### Exercise:
Reproduce, from the lines below, exactly the stretch that begins at the line containing "Valoiltakopa" and ends at the line containing "Valoiltasikinkaan", both included.

━━━━━━

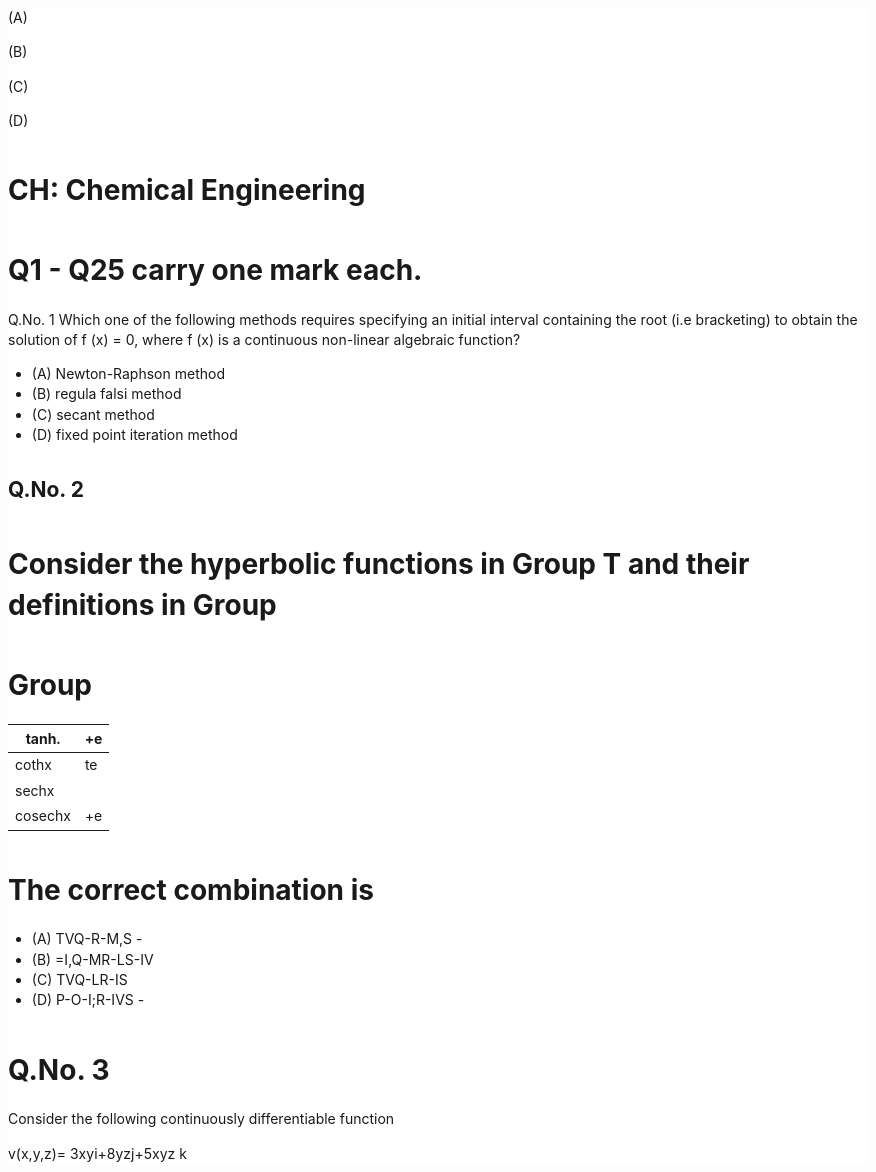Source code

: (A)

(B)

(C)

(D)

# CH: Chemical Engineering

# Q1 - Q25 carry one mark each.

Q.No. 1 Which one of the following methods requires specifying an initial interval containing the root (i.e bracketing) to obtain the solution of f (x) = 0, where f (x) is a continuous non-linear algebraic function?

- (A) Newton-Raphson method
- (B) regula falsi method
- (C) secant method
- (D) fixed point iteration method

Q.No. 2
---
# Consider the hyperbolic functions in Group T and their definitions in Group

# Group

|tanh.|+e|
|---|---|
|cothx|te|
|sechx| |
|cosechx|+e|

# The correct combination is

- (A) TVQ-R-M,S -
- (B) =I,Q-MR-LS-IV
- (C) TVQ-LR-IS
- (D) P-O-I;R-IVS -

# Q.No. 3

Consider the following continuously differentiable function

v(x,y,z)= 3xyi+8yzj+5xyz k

━━━━━━

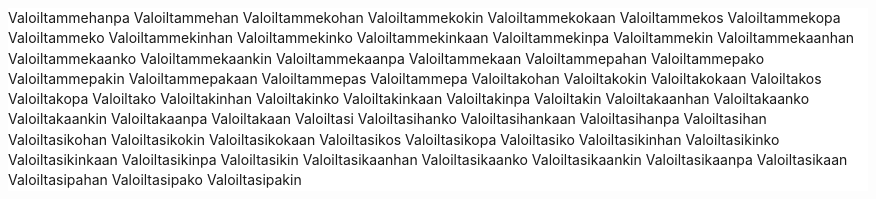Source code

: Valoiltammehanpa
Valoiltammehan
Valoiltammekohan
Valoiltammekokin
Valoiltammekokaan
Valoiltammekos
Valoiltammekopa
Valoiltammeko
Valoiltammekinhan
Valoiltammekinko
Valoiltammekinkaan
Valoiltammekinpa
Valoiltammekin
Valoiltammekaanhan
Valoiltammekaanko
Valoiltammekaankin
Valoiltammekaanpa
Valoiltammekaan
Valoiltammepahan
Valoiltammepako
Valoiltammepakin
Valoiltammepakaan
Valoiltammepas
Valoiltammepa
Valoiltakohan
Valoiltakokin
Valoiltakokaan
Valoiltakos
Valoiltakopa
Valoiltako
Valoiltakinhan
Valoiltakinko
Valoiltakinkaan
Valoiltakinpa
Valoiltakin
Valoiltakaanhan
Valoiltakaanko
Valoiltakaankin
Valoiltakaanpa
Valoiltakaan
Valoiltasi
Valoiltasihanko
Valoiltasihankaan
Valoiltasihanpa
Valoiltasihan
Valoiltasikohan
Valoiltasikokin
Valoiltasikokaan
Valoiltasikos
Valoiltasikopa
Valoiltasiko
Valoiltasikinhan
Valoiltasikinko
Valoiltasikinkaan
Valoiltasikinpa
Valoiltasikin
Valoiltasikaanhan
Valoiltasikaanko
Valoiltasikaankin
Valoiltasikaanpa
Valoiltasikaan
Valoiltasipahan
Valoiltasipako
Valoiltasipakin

━━━━━━

### Exercise result:
Valoiltakopa
Valoiltako
Valoiltakinhan
Valoiltakinko
Valoiltakinkaan
Valoiltakinpa
Valoiltakin
Valoiltakaanhan
Valoiltakaanko
Valoiltakaankin
Valoiltakaanpa
Valoiltakaan
Valoiltasi
Valoiltasihanko
Valoiltasihankaan
Valoiltasihanpa
Valoiltasihan
Valoiltasikohan
Valoiltasikokin
Valoiltasikokaan
Valoiltasikos
Valoiltasikopa
Valoiltasiko
Valoiltasikinhan
Valoiltasikinko
Valoiltasikinkaan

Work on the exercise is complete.